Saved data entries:
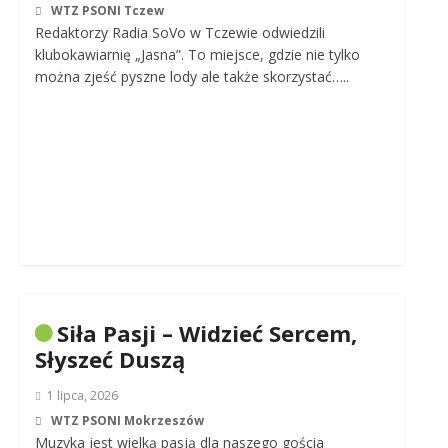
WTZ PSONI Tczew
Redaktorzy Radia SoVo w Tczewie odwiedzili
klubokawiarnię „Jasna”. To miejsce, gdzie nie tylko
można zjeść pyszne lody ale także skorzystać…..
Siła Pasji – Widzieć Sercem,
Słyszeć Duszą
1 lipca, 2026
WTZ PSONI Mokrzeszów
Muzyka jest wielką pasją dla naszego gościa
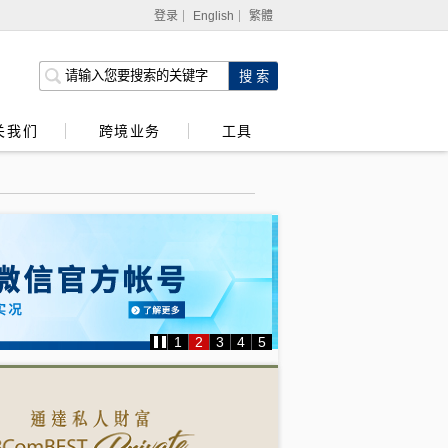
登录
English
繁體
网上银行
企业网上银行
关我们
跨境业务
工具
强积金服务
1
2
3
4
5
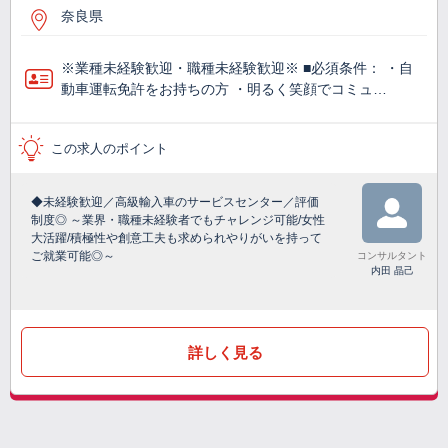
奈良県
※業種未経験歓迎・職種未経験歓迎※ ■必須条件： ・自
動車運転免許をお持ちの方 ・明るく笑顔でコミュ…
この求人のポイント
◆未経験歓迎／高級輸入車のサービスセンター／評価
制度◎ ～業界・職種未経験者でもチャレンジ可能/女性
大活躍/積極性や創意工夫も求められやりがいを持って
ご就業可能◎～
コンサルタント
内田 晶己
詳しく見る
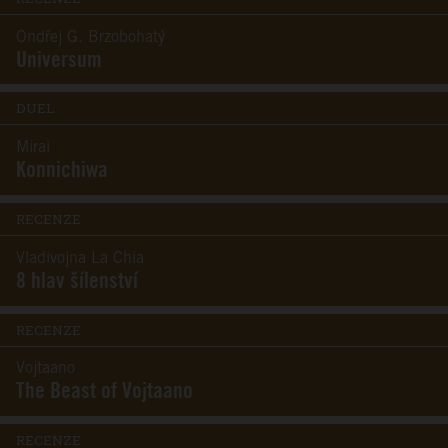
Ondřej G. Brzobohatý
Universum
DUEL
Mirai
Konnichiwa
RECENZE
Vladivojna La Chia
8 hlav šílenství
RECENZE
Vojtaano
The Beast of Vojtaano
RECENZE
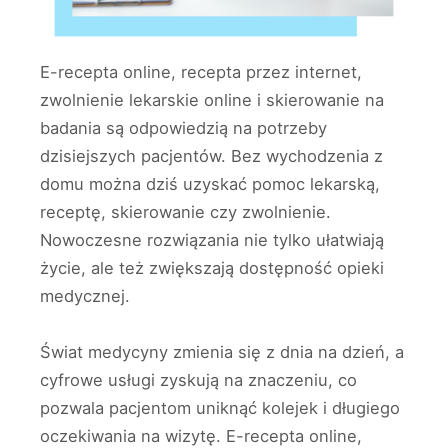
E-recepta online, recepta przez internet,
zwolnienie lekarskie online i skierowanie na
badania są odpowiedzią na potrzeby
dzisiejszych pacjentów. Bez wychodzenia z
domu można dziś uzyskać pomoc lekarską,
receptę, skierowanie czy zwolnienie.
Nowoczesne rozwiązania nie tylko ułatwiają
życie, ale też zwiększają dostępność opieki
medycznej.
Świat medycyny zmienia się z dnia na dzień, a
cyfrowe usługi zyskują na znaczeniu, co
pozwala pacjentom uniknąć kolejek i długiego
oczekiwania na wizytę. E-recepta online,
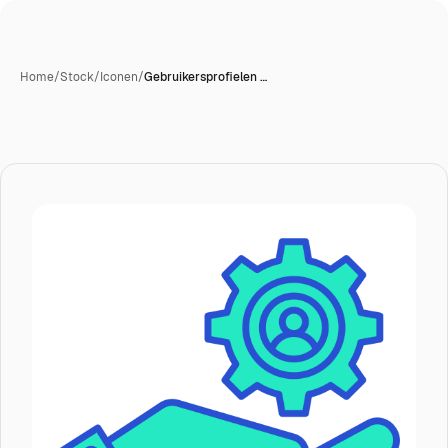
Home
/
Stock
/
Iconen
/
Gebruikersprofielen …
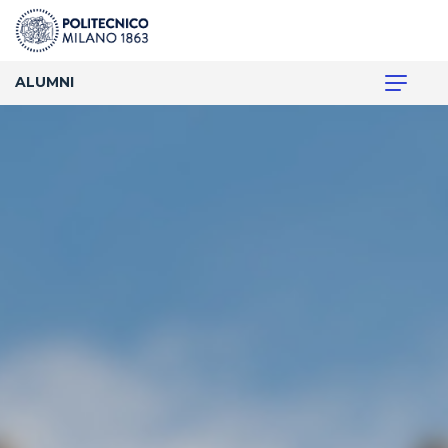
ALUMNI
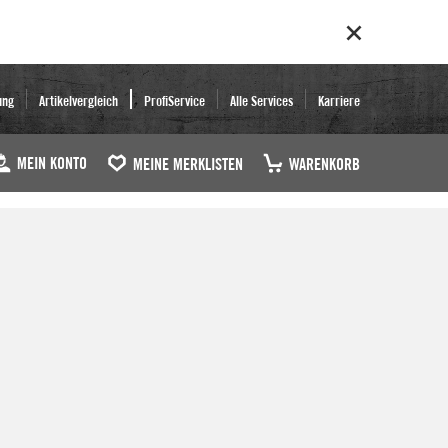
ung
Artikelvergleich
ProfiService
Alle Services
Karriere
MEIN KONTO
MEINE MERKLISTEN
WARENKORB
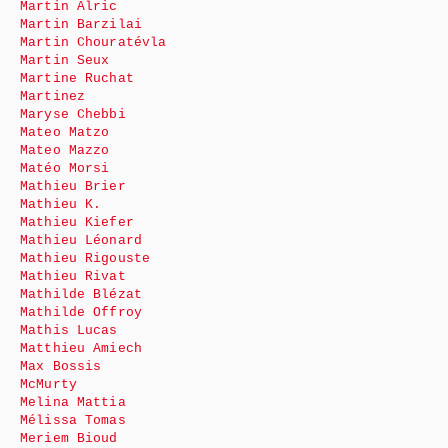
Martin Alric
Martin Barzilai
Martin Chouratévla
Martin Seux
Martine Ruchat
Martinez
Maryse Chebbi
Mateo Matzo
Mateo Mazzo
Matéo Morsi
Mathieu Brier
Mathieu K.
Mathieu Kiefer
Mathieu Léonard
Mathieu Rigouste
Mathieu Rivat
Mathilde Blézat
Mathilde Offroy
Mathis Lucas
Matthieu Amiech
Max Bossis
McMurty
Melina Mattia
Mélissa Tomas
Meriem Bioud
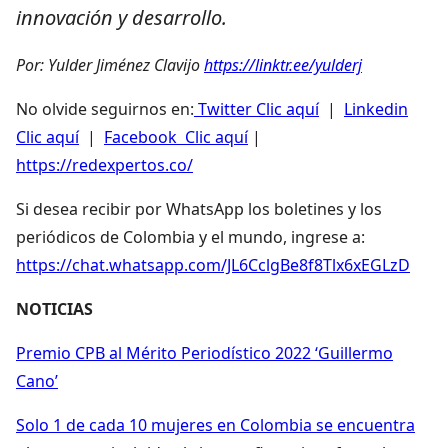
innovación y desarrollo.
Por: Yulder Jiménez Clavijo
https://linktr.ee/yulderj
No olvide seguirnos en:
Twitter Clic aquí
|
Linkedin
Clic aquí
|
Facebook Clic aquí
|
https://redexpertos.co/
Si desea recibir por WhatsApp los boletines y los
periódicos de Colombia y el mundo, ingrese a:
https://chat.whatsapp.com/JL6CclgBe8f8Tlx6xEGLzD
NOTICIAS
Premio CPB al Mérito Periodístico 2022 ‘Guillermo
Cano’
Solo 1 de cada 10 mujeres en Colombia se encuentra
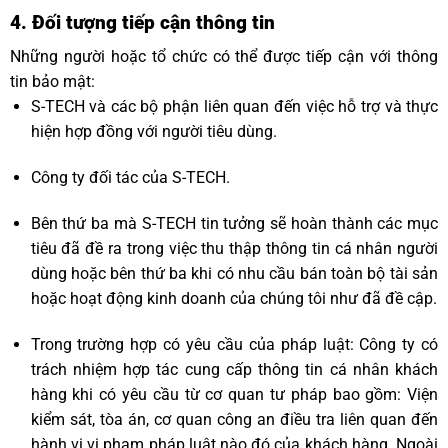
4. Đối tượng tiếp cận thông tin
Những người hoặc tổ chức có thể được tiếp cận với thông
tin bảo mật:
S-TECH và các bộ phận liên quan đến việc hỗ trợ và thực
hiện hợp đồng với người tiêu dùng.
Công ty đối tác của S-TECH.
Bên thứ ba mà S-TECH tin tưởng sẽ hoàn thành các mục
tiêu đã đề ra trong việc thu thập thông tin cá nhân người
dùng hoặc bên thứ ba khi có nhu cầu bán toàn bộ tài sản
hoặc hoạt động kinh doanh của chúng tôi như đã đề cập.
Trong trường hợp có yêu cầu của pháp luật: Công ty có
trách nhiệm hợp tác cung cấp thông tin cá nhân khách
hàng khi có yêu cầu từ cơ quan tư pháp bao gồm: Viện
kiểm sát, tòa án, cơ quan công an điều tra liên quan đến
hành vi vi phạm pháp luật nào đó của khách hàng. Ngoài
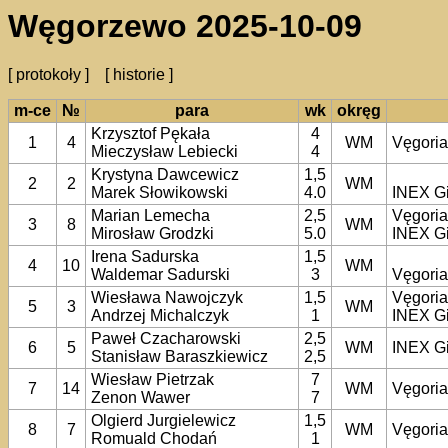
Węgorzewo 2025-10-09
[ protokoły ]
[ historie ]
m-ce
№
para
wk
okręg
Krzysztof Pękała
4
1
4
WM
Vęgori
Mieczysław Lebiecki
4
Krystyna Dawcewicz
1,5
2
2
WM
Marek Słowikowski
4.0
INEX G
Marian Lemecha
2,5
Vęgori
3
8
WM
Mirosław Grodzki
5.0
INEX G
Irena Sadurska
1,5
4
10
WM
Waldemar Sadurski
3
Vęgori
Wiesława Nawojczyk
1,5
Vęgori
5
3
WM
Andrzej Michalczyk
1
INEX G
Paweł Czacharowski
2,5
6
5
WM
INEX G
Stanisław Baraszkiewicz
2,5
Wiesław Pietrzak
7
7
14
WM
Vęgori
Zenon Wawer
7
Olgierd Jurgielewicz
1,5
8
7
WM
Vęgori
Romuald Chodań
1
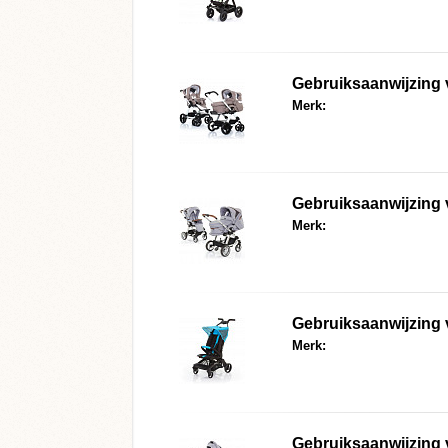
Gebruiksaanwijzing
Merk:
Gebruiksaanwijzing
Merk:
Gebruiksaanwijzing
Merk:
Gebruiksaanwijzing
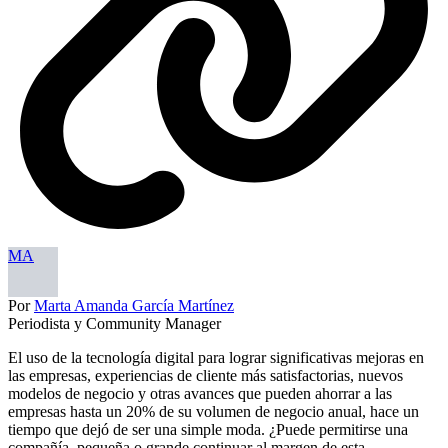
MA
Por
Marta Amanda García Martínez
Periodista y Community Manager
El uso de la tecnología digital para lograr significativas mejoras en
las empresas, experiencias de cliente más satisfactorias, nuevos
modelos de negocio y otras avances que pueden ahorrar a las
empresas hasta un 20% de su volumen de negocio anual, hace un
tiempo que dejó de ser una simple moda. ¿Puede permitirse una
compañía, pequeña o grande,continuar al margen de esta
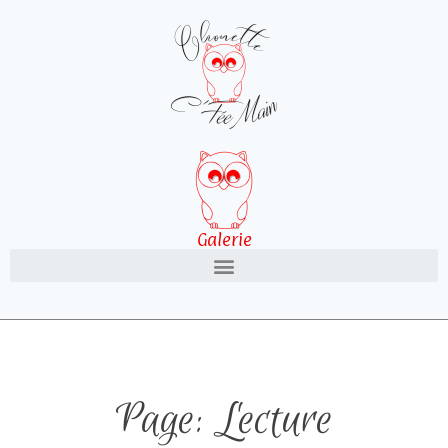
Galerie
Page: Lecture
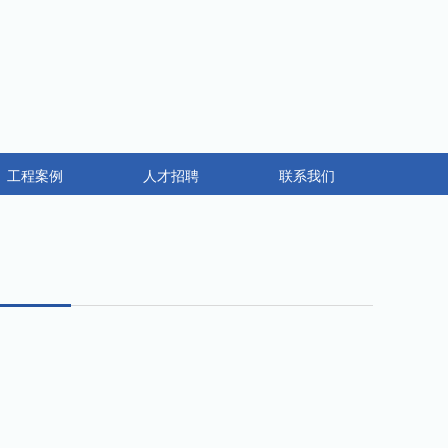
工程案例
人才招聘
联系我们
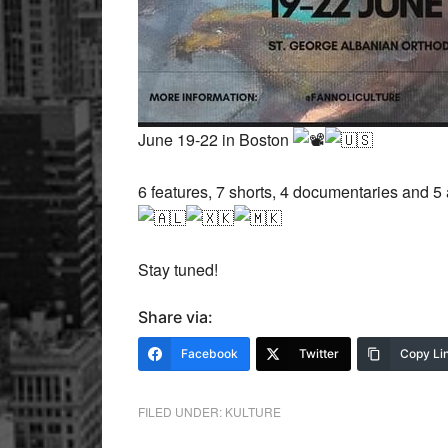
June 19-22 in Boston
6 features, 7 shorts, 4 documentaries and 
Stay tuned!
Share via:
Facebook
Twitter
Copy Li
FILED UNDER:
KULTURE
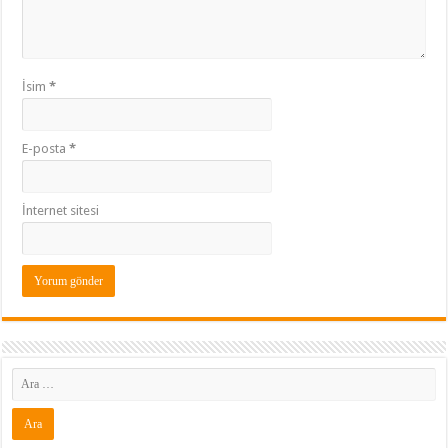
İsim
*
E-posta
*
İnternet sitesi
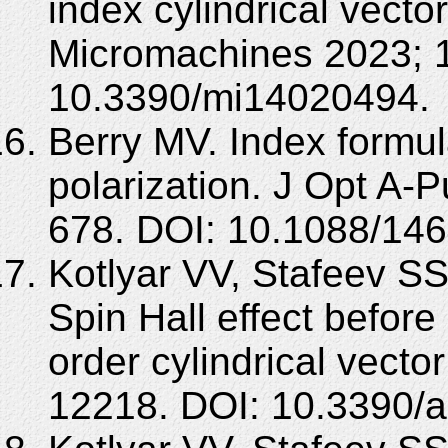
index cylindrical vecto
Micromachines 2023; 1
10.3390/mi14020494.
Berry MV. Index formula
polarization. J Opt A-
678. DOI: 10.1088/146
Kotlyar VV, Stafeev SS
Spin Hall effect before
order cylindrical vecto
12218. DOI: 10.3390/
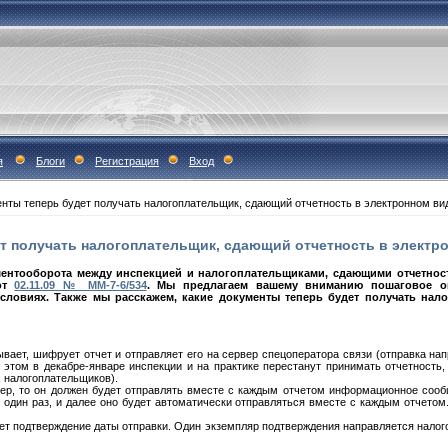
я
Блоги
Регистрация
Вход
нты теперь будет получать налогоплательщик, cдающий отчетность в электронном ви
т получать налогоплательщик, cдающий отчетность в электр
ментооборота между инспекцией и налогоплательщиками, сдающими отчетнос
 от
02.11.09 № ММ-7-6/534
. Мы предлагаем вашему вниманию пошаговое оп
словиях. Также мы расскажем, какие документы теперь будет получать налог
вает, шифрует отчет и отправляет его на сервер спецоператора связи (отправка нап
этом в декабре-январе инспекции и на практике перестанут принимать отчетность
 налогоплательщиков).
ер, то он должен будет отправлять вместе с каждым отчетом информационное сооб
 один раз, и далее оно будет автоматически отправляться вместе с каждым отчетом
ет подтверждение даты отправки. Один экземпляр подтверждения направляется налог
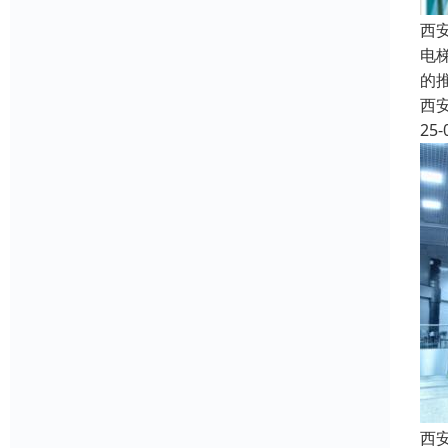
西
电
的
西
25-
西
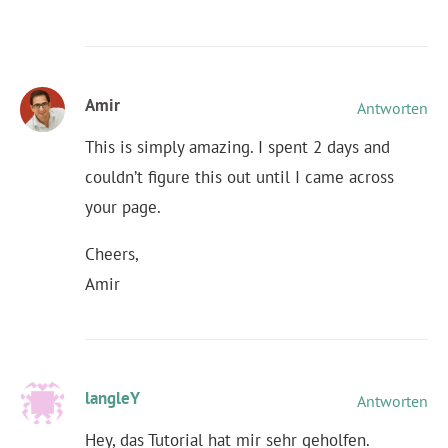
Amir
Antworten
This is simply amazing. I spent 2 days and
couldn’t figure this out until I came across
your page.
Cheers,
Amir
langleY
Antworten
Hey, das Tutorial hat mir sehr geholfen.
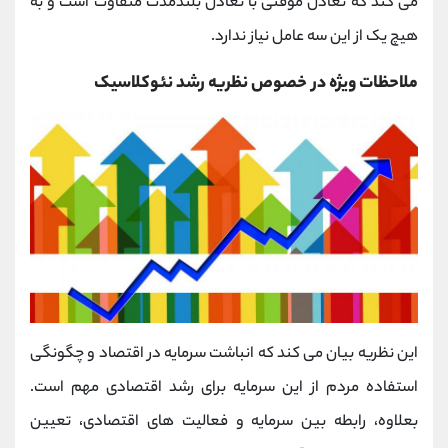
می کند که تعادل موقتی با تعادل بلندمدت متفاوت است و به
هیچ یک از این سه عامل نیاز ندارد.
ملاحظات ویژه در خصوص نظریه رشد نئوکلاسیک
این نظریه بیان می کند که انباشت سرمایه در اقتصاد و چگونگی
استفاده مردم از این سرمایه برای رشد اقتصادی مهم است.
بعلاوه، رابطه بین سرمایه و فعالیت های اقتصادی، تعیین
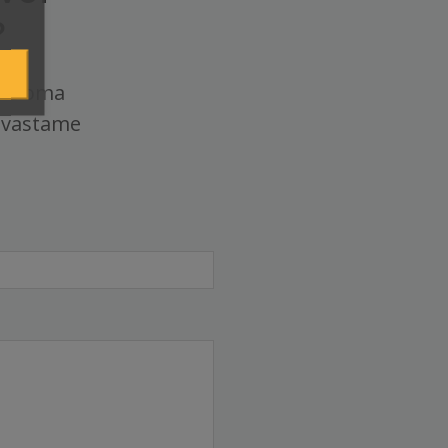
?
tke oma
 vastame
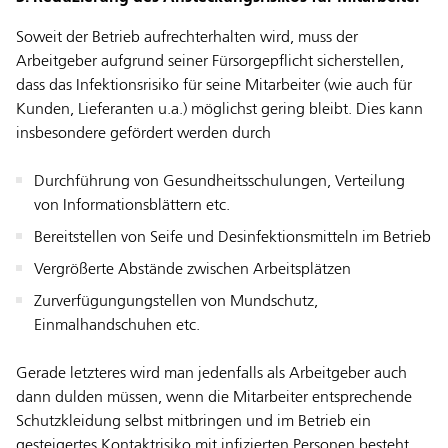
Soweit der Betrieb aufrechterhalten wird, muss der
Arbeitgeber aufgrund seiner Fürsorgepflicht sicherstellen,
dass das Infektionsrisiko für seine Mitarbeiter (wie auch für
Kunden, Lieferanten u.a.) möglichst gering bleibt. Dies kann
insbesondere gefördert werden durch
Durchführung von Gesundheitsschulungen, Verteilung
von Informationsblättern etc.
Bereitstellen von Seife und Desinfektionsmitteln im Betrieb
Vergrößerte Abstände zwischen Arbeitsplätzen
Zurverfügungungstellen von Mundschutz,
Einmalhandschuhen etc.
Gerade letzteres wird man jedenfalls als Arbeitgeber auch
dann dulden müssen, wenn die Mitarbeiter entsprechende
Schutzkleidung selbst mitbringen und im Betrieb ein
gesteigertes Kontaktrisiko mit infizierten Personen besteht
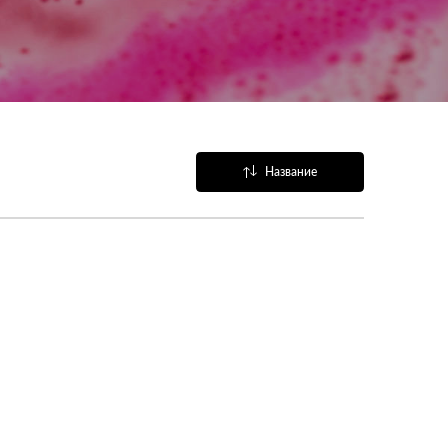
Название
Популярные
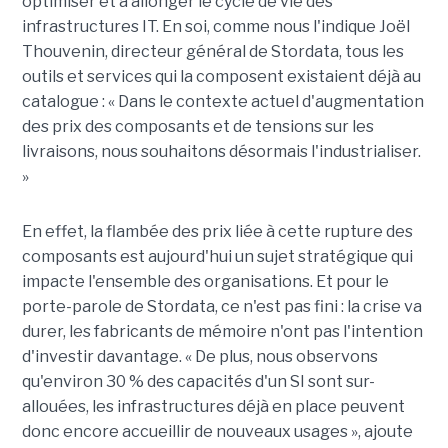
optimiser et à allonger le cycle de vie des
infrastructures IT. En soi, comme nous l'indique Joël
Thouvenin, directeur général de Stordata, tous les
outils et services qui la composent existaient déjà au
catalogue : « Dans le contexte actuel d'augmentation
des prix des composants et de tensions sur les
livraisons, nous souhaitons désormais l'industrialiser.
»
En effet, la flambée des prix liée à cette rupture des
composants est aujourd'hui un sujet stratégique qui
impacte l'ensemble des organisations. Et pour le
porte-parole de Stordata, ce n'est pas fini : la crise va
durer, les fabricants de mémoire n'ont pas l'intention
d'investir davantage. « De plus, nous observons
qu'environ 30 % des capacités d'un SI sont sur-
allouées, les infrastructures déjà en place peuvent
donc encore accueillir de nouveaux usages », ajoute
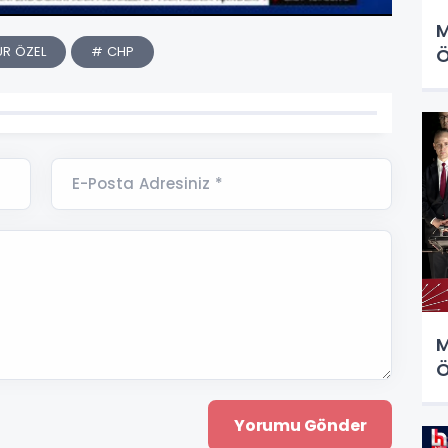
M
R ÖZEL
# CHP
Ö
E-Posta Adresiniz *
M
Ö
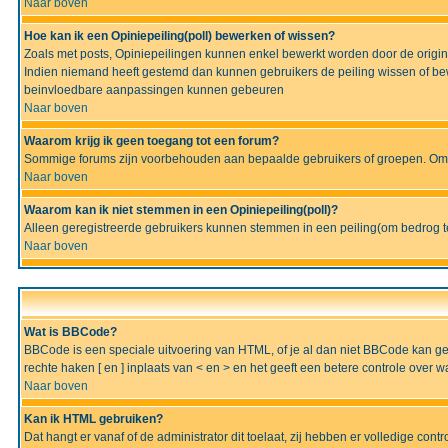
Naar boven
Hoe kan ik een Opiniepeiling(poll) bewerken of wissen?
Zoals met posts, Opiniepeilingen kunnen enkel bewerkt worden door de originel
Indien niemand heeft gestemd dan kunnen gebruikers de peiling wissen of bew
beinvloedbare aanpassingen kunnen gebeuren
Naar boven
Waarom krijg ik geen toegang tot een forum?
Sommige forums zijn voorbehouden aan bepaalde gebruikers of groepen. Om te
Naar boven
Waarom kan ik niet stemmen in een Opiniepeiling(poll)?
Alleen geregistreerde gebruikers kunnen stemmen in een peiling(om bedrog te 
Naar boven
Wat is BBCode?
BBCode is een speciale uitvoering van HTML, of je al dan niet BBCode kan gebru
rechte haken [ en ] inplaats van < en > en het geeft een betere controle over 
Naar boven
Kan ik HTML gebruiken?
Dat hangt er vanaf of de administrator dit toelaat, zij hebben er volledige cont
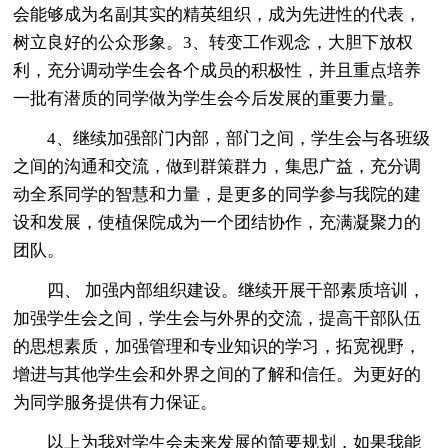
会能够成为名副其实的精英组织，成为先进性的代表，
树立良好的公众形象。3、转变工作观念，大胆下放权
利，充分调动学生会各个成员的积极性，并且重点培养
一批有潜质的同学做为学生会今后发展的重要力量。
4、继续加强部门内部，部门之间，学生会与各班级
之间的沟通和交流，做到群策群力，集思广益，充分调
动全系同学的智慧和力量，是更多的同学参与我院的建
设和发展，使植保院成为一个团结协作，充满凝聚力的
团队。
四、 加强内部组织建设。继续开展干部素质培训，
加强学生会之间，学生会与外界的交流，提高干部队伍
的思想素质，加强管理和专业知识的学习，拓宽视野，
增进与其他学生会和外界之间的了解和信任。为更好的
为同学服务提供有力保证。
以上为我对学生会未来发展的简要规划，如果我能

What to work on — Please write out, word for word, the part that opens with the line containing "E-recepta online, recepta" and closes with the line containing "cyfrowe usługi zyskują na znaczeniu, co", including both of those lines and nothing else.

Response to this exercise —
E-recepta online, recepta przez internet,
zwolnienie lekarskie online i skierowanie na
badania są odpowiedzią na potrzeby
dzisiejszych pacjentów. Bez wychodzenia z
domu można dziś uzyskać pomoc lekarską,
receptę, skierowanie czy zwolnienie.
Nowoczesne rozwiązania nie tylko ułatwiają
życie, ale też zwiększają dostępność opieki
medycznej.
Świat medycyny zmienia się z dnia na dzień, a
cyfrowe usługi zyskują na znaczeniu, co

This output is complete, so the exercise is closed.